The cause of both pressure transients was injection of pressurized helium into the mercury loop. This outcome was possible due to an unrecognized low mercury level in the Storage Tank. This was due to a leak at a flange in the mercury loop. In addition, the installed Storage Tank mercury level device had been inoperable since before initial SNS operation. An ancillary sensor, the Collection Basin leak detector, is designed to identify the presence of mercury or water in the Collection Basin. The leak sensor did not perform as expected and only indicated the presence of water in the Collection Basin.

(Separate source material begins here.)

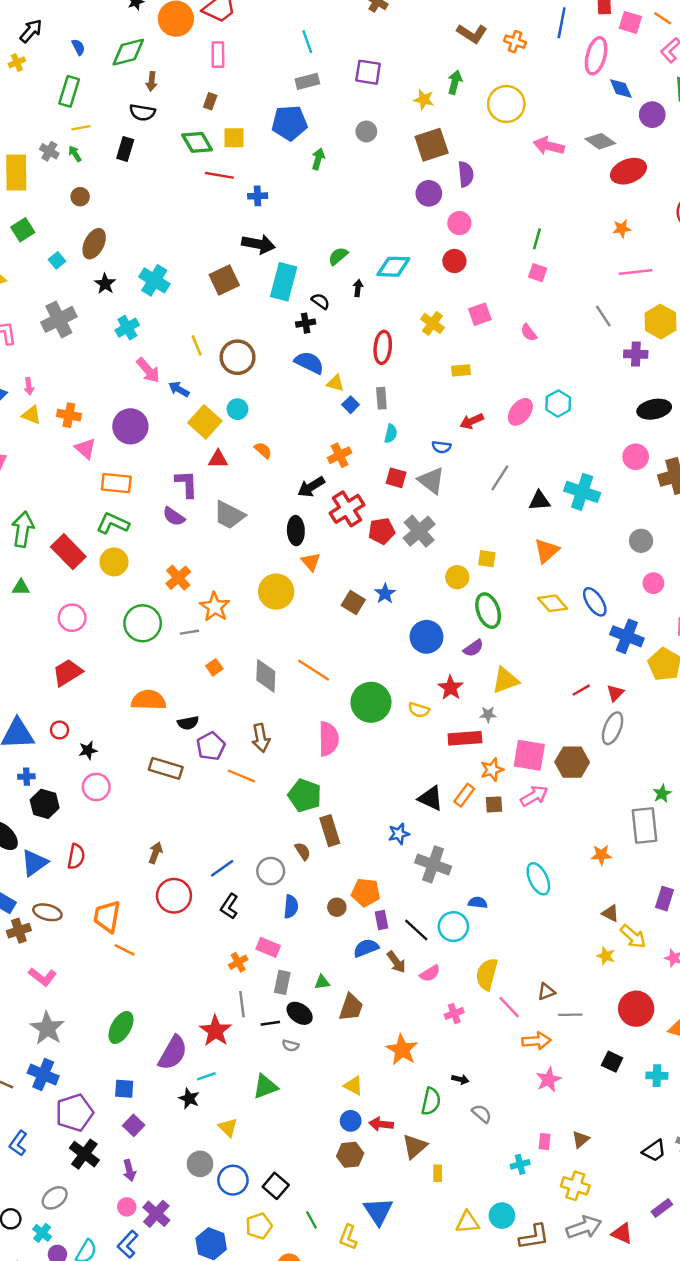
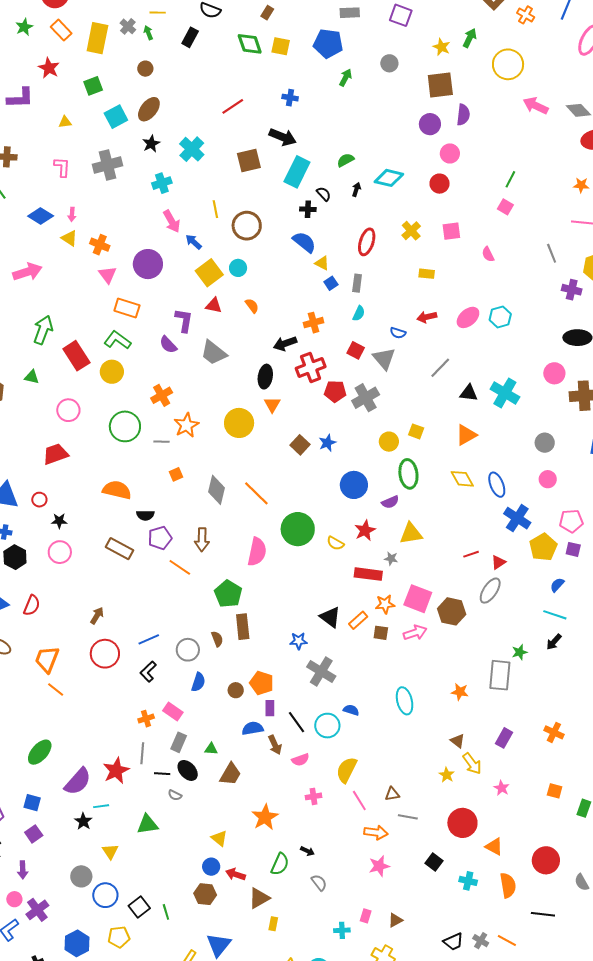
red line: (219, 175) -> (233, 106), moved, turned -55
cyan square: (57, 260) -> (116, 117), size x1.6
green line: (312, 1220) -> (166, 912), moved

Until this event, a significant leak out of the mercury loop had not occurred in the operating history of the SNS. Note that mercury leaking out of the system is contained in a Collection Basin per the system design.


25. Corrective Actions

            (* = Date added/revised since final report was approved.)
        1.
Procure and install additional radiation monitoring equipment related to the Radiation Safety Officer analysis (ACTS 18573.41.3) that will detect changes in radiation levels and audibly alarm. (ACTS 0.38184.1)
Target Completion Date: 05/10/2019 Completion Date: 05/09/2019
        2.
Complete the Unreviewed Safety Issue Evaluation of the existing system configuration to identify any USIs associated with the discovered system vulnerabilities. (ACTS 0.38184.2)
Target Completion Date: *05/17/2019 Completion Date: 05/14/2019
        3.
Identify and evaluate effective controls and diagnostics for the mercury system to ensure safe operations as supported by safety evaluation. (ACTS 0.38184.3)
Target Completion Date: 06/30/2019 Completion Date: 06/17/2019
        4.
Implement the effective controls specified in ACTS 0.38184.3. (ACTS 0.38184.4)
Target Completion Date: 07/07/2019 Completion Date: 06/18/2019
        5.
Complete assessment of readiness to resume operations, with identified controls in place, conducted by a team including internal and external peers. (ACTS 0.38184.5)
Target Completion Date: 07/15/2019 Completion Date: 06/21/2019
        6.
Obtain authorization to resume safe operations. (ACTS 0.38184.6)
Target Completion Date: 07/31/2019 Completion Date: 06/24/2019


26. Lessons Learned:


27. Similar Occurrence Report Numbers:


30. HQ Keyword(s):

01B--Inadequate Conduct of Operations - Loss of Configuration Management/Control
01H--Inadequate Conduct of Operations - Inadequate Safety Analysis/USQ/TSR
01Q--Inadequate Conduct of Operations - Personnel error
01R--Inadequate Conduct of Operations - Management issues
05D--Mechanical/Structural - Mechanical Equipment Failure/Damage
06G--Radiological - Intake
12B--EH Categories - Conduct of Operations
14D--Quality Assurance - Documents and Records Deficiency
14E--Quality Assurance - Work Process Deficiency


31. HQ Summary:

On March 21, 2019, the Spallation Neutron Source circulating mercury system experienced an unanticipated pressure transient during a normal top-off fill of the mercury loop. The pressure transient forced radioactive material/mercury into helium lines contained within an unshielded conduit in the experiment hall area, causing elevated radiation levels in a localized portion of the North Experiment Hall impacting some experimental areas. Elevated radiation levels persisted for over nine hours, before being identified by a Radiological Control Technician. Upon discovery, the affected areas were cleared of personnel and appropriate radiological area boundaries and postings were put in place. Dosimetry was collected from personnel in the affected area and analyzed. A maximum whole-body dose of 24 millirem (mrem) was recorded for an experimenter. Two other experimenters received a whole-body dose of approximately 20 mrem, and another experimenter received a shallow dose equivalent of 19 mrem. Dosimetry was collected the next day from 12 other individuals, no other whole-body dose was recorded. On March 23, a revised mercury fill procedure was approved that included multiple hold points to ensure the system was stable before adding additional mercury. The revised procedure was performed and a similar pressure transient was experienced. The mercury system was put into a safe state. The ability to fill the mercury loop was disabled by application of a Radiation Safety Lock.